# Card PCIe NC375T not recognized



## museal (Dec 2, 2011)

(Sorry for my english) Hello,
I'm new on FreeBSD OS and am trying to deploy servers.
I have a concern: HP NC375T NIC (HP NC375T PCI Express Quad Port Gigabit Server Adapter) is not recognized, the drivers from HP are available here.
If possible, can someone give me the steps to follow to integrate into my install HP drivers that are suitable? Thank you in advance.


----------



## wblock@ (Dec 2, 2011)

A quick search didn't find any way to use that card with FreeBSD.  You might have better success asking on the freebsd-net mailing list.


----------



## Terry_Kennedy (Dec 3, 2011)

museal said:
			
		

> (Sorry for my english) Hello,
> I'm new on FreeBSD OS and am trying to deploy servers.
> I have a concern: HP NC375T NIC (HP NC375T PCI Express Quad Port Gigabit Server Adapter) is not recognized, the drivers from HP are available here.
> If possible, can someone give me the steps to follow to integrate into my install HP drivers that are suitable? Thank you in advance.

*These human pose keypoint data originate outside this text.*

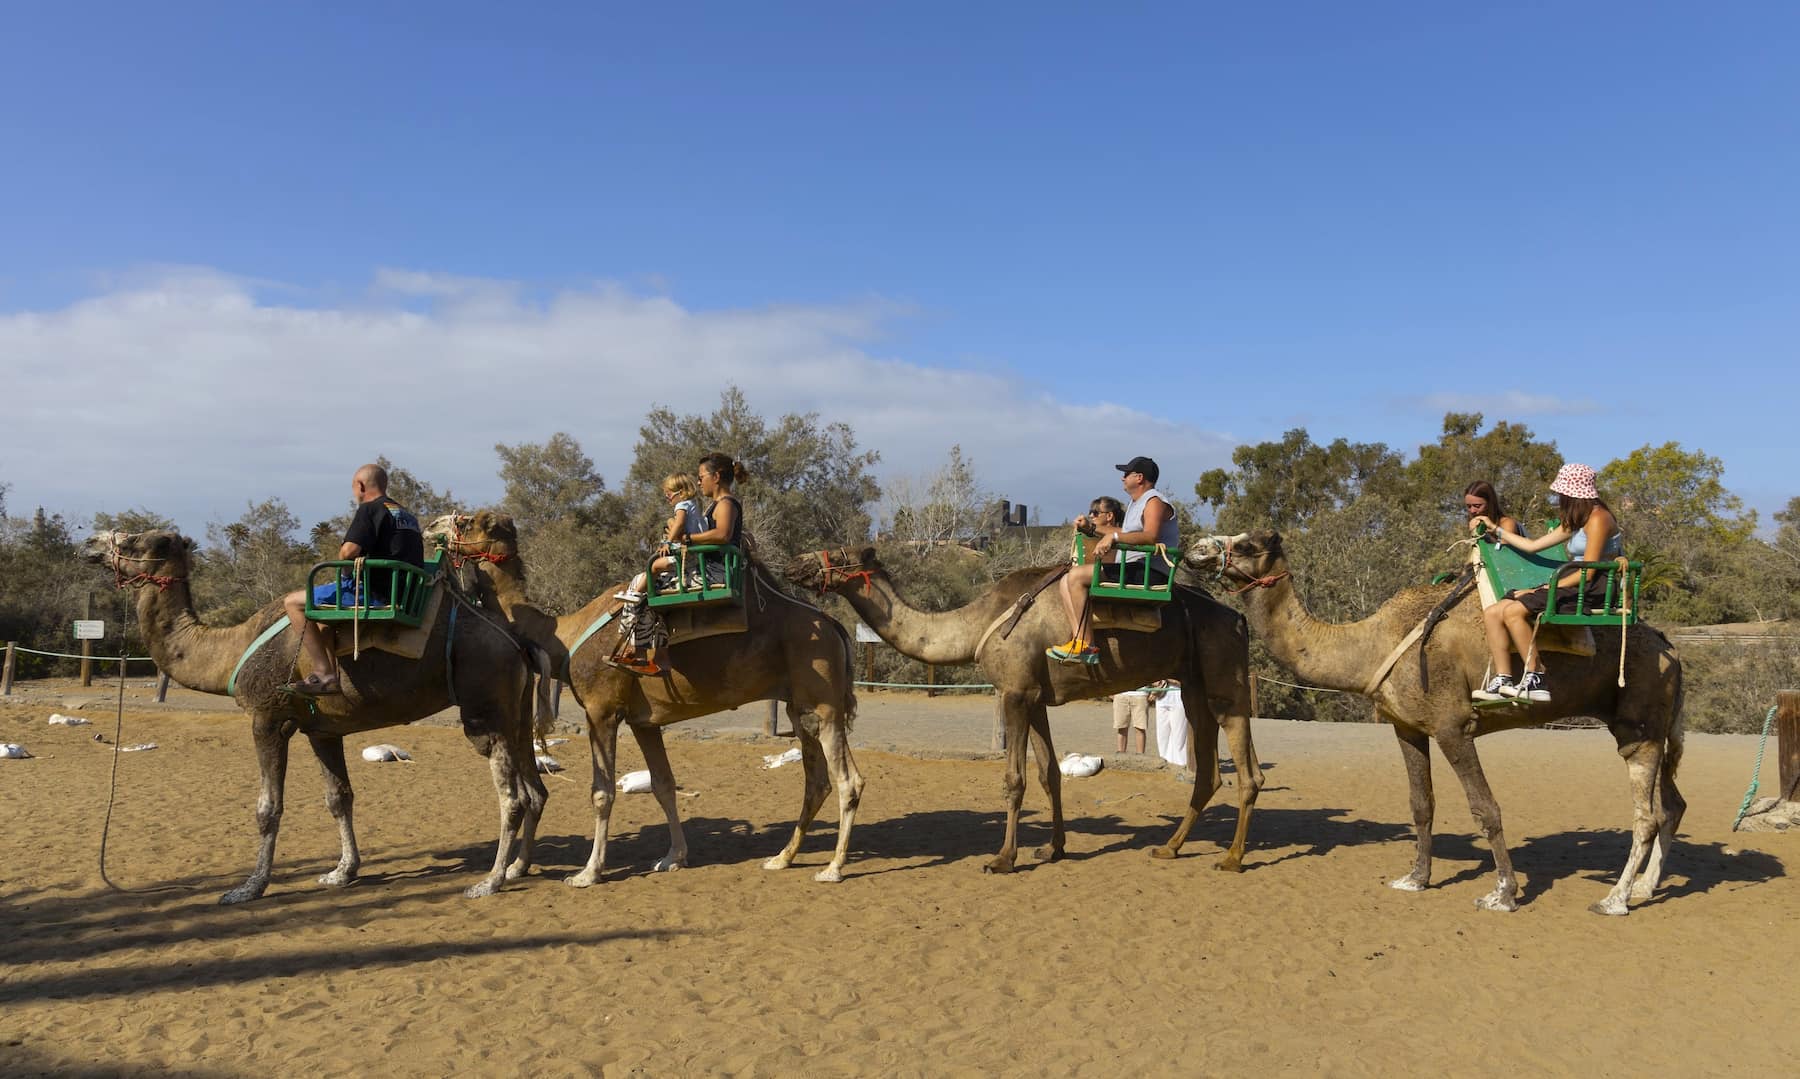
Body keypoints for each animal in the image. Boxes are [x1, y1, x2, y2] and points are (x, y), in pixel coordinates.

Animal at [84, 533, 543, 904]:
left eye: (136, 541)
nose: (89, 544)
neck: (232, 649)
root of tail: (514, 642)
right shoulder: (322, 728)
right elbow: (338, 797)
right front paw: (342, 872)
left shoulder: (268, 717)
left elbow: (268, 808)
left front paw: (248, 887)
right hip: (516, 709)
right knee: (535, 789)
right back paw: (518, 868)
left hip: (484, 705)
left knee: (512, 795)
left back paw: (489, 882)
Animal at [428, 515, 864, 886]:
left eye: (468, 522)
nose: (432, 527)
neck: (565, 635)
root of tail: (834, 627)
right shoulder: (644, 721)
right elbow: (663, 785)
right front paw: (674, 858)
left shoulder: (602, 711)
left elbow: (602, 792)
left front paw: (588, 873)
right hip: (802, 706)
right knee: (817, 781)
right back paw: (782, 858)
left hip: (823, 703)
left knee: (848, 780)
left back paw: (833, 868)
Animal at [788, 547, 1267, 879]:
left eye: (841, 553)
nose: (796, 564)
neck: (978, 625)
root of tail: (1239, 620)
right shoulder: (1036, 697)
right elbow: (1048, 773)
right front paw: (1052, 849)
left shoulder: (1014, 693)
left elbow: (1014, 779)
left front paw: (1002, 858)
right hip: (1194, 685)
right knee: (1210, 770)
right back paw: (1170, 846)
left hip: (1222, 679)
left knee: (1248, 769)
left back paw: (1232, 857)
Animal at [1180, 536, 1684, 915]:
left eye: (1248, 543)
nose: (1195, 549)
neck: (1369, 646)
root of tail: (1670, 648)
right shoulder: (1407, 727)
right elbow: (1421, 804)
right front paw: (1416, 878)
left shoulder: (1451, 725)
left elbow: (1485, 808)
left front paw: (1503, 894)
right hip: (1651, 727)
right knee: (1671, 805)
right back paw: (1644, 888)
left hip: (1638, 725)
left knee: (1646, 814)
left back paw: (1614, 899)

HP likes to hide the actual chipset used by "their" cards. For example, the NC7771 is a vanilla Broadcom BCM5703 reference design with a HP bumper sticker on it.

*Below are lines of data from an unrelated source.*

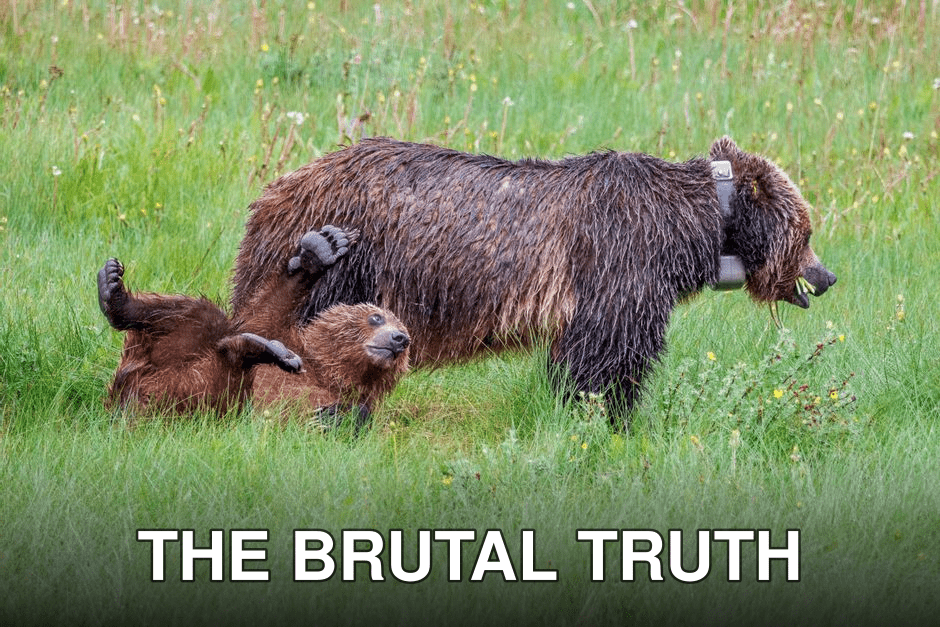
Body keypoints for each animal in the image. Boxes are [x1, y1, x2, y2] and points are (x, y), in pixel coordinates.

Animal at [98, 225, 410, 428]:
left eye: (408, 337)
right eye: (376, 317)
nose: (399, 338)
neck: (325, 370)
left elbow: (348, 413)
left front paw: (330, 417)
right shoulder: (278, 330)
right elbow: (264, 310)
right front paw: (323, 248)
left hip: (202, 401)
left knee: (224, 365)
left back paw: (266, 352)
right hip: (160, 358)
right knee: (198, 316)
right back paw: (113, 290)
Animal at [230, 136, 836, 425]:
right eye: (807, 229)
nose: (826, 275)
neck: (694, 227)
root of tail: (278, 189)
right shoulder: (618, 259)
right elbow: (606, 352)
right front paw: (606, 413)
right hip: (354, 255)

You could use the `# pciconf -lv` command to list the hardware in your system. It should show up somewhere in there, hopefully with a "subclass" of Ethernet. Post your output here (or on freebsd-net as Warren suggested).

A quick look around seems to show this is a QLogic / NetXen NX3031-based card. Unfortunately, I couldn't find a FreeBSD driver for it. I did find a brief mention by one of the NetXen employees on freebsd-arch in January, 2008. But the pciconf output should be definitive.


----------



## museal (Dec 5, 2011)

Terry_Kennedy said:
			
		

> A quick look around seems to show this is a QLogic / NetXen NX3031-based card.


Yes

Thanks.


----------



## Gordje (Apr 18, 2012)

*I*t helped? *H*ow?


----------